FPA Crescent: A Great Fund for Uncertain Times
Even in the best of times, Steven Romick worries a lot. Unfortunately, notwithstanding the stock market's rollicking first-quarter performance, these are not the best of times. "Investing is especially challenging today," says Romick, the veteran manager of FPA Crescent (symbol FPACX).
Unsettling Romick is the halting economic recovery and the huge amount of government debt sloshing around in the economy, thanks to an ineffectual Congress and the loose money policies of the Federal Reserve. Just as consumers paying down debts remains a continuing drag on the economy, Romick believes we'll encounter new problems when the government seeks to cut back on its debt burden. "We expect continued economic struggles," he says
At the end of the day, though, Romick is still doing what he has done since he launched Crescent in 1993: buying good businesses at reasonable prices and hanging on for the long term. At least that's his strategy for the stock portion of the portfolio.
Nowadays, that's leading him to the shares of high-quality, large businesses that trade at reasonable valuations and boast low debt and, often, attractive dividend yields. He finds stocks of most small companies too pricey. He's also steering away from cyclical companies because of his concerns about the economy. That means that Crescent, a member of the Kiplinger 25, will continue to underperform if the economy keeps strengthening, he says.

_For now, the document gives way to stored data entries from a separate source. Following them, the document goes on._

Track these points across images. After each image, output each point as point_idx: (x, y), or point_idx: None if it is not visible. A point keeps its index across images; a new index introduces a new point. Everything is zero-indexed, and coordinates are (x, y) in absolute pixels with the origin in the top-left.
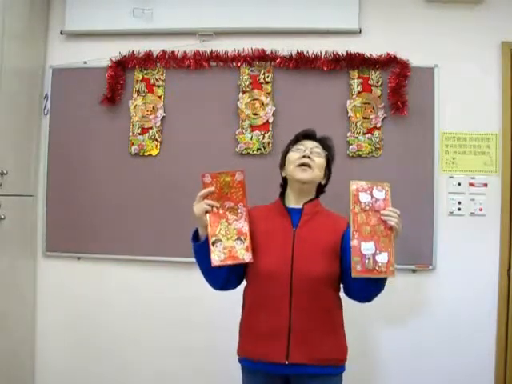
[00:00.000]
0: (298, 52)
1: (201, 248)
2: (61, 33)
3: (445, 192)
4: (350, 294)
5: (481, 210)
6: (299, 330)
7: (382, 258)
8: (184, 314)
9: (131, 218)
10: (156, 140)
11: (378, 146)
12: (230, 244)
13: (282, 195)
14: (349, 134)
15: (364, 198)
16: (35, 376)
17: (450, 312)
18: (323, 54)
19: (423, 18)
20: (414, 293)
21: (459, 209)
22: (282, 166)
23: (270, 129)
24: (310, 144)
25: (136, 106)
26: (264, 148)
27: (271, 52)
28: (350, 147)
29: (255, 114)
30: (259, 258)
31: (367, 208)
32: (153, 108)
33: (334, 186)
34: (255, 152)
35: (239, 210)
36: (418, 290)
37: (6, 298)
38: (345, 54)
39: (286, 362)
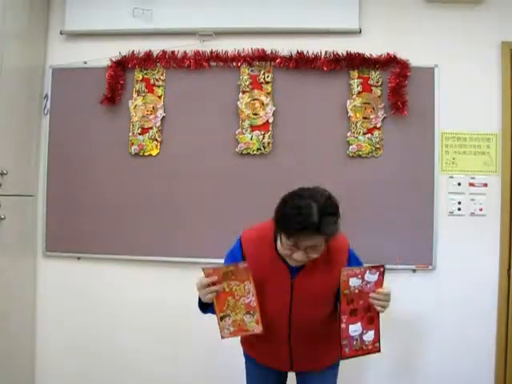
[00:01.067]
0: (297, 52)
1: (211, 312)
2: (61, 33)
3: (445, 192)
4: None
5: (481, 209)
6: (300, 357)
7: (369, 336)
8: (184, 313)
9: (131, 218)
10: (156, 140)
11: (377, 146)
12: (239, 318)
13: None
14: (349, 134)
15: (354, 282)
16: (35, 376)
17: (449, 312)
18: (323, 53)
19: (423, 18)
20: (414, 293)
21: (459, 209)
22: (276, 231)
23: (270, 129)
24: (305, 242)
25: (136, 105)
26: (264, 148)
27: (271, 52)
28: (350, 147)
29: (255, 114)
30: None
31: (356, 291)
32: (153, 108)
33: (335, 186)
34: (255, 152)
35: (246, 287)
36: (418, 290)
37: (6, 297)
38: (345, 54)
39: (290, 371)
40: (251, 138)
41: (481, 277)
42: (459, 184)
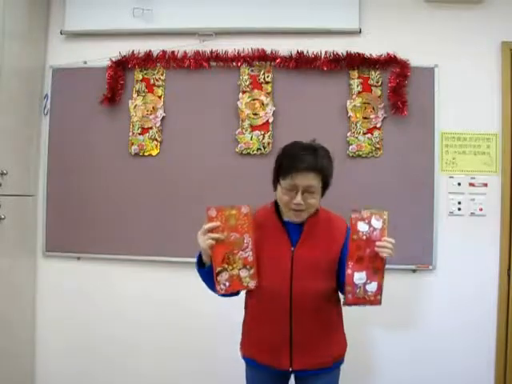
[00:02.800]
0: (297, 52)
1: (205, 273)
2: (61, 33)
3: (445, 192)
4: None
5: (481, 209)
6: (300, 342)
7: (372, 287)
8: (184, 313)
9: (131, 218)
10: (156, 140)
11: (377, 146)
12: (235, 273)
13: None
14: (349, 134)
15: (362, 227)
16: (35, 376)
17: (450, 312)
18: (323, 53)
19: (423, 18)
20: (414, 293)
21: (459, 209)
22: (275, 184)
23: (270, 129)
24: (302, 181)
25: (136, 105)
26: (264, 148)
27: (271, 52)
28: (350, 147)
29: (255, 114)
30: (258, 276)
31: (364, 238)
32: (153, 108)
33: (335, 186)
34: (255, 152)
35: (245, 241)
36: (418, 290)
37: (6, 297)
38: (345, 54)
39: (290, 370)
40: (251, 138)
41: (481, 277)
42: (459, 184)
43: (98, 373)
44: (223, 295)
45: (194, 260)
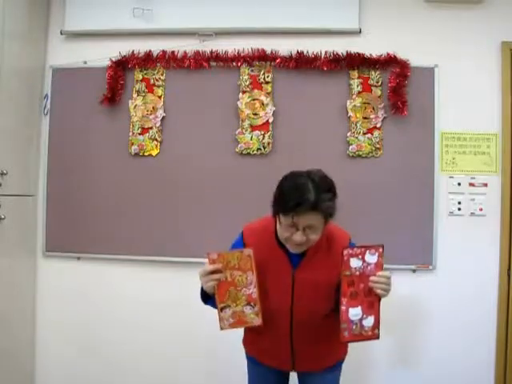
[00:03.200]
0: (297, 52)
1: (212, 303)
2: (61, 33)
3: (445, 192)
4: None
5: (481, 209)
6: (302, 355)
7: (368, 322)
8: (184, 314)
9: (131, 218)
10: (156, 140)
11: (377, 146)
12: (239, 309)
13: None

The fund has been a laggard lately. Over the past three years through April 2, Crescent returned an annualized 16.8%. That's an average of 5.1 percentage points per year less than the return of Standard & Poor's 500-stock index.

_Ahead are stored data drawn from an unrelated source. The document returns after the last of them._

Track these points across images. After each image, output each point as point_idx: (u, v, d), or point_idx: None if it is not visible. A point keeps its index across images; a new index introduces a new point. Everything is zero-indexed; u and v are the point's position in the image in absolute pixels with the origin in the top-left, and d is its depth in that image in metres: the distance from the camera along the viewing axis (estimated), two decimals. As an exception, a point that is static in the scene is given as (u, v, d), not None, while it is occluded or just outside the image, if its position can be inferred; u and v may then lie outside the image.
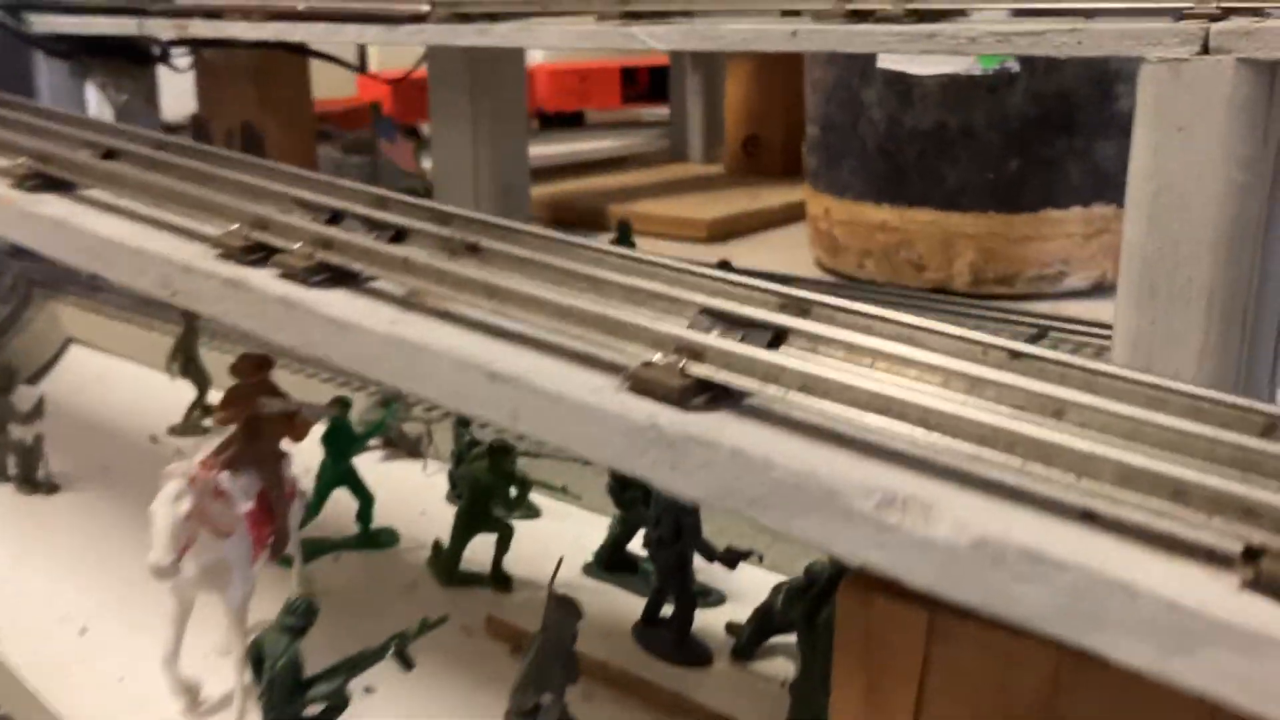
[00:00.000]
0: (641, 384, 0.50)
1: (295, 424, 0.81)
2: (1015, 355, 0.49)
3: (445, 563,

But longer-term returns paint a different picture. Over the past ten years, the fund gained an annualized 8.6%, double the return of the S&P 500. Crescent has lagged in bull markets but more than made up the difference in bear markets. To me, how a fund holds up in lousy markets is the acid test. In the 2007-09 bear market, Crescent lost 27.9% while the S&P plunged 55.3% (both figures include dividends).
Crescent is hardly a pure stock fund. On average, Romick invests roughly half of its assets in stocks. Because of that, not surprisingly, Crescent has been about 40% less volatile than the S&P.

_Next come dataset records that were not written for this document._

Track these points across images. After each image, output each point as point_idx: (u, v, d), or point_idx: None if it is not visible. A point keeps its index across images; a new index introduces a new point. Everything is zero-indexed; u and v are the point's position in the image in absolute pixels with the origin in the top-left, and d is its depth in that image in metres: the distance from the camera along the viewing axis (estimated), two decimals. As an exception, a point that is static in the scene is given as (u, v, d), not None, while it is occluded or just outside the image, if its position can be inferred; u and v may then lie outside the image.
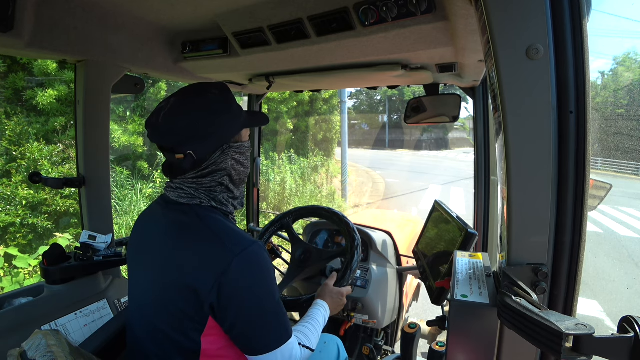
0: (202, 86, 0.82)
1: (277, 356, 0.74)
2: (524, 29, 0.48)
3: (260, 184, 2.00)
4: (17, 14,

In spite of his bleak big-picture outlook, Romick is investing more in stocks than he usually does. Romick tells me the fund is now 64% in stocks. But that's only because he owns few high-yield bonds -- in which he usually invests a sizable chunk of assets. Yields on junk bonds are unattractive, he says. Romick thinks of both junk bonds and stocks as "risk assets."
Indeed, Romick is shying away from bonds altogether. Bond yields, which move inversely to prices, have gone about as low as they're likely to go. Instead, he has about 30% of the fund in cash.
One of Romick's many strengths is that he often finds unusual places to invest a little of Crescent's capital. He owns some whole mortgages; he actually hired a loan servicer to collect the payments. And he's invested in farmland through a non-publicly traded real estate investment trust.
Among his favorite stocks is Wal-Mart Stores (WMT). Wal-Mart's price-earnings ratio, based on the giant retailer's earnings over the past 12 months, is 14 -- lower than it has been in at least a decade. Even so, Romick is worried. Now that Wal-Mart is so big, it obviously can't grow as fast as it did in the past. Plus, corporate profit margins, in general, are far above their long-term averages. As companies hire more people, margins have to come down. Wal-Mart also has a lot of competition nowadays, from Dollar Tree (DLTR) and the like.
Another favorite, which Romick admits he bought too early, is Hewlett-Packard Co. (HPQ). "The company has made stupid investments," Romick says. New leadership, he believes, will bring better decisions. The stock is cheap, trading at just 8 times trailing earnings. Still, Romick concedes that it will be a while before the changes lead to improved financial results.
FPA Crescent is one of my favorite funds. Romick, 49, strikes me as smart and careful. The fund has $8.4 billion in assets and seven full-time analysts. The expense ratio is 1.18%.
Crescent won't keep up in a buoyant market. But it will keep you relatively safe in poor markets. If that doesn't appeal to you, your memory may be too short.
Steven T. Goldberg is an investment adviser in the Washington, D.C. area. One or two of his clients own both Hewlett Packard and Wal-Mart.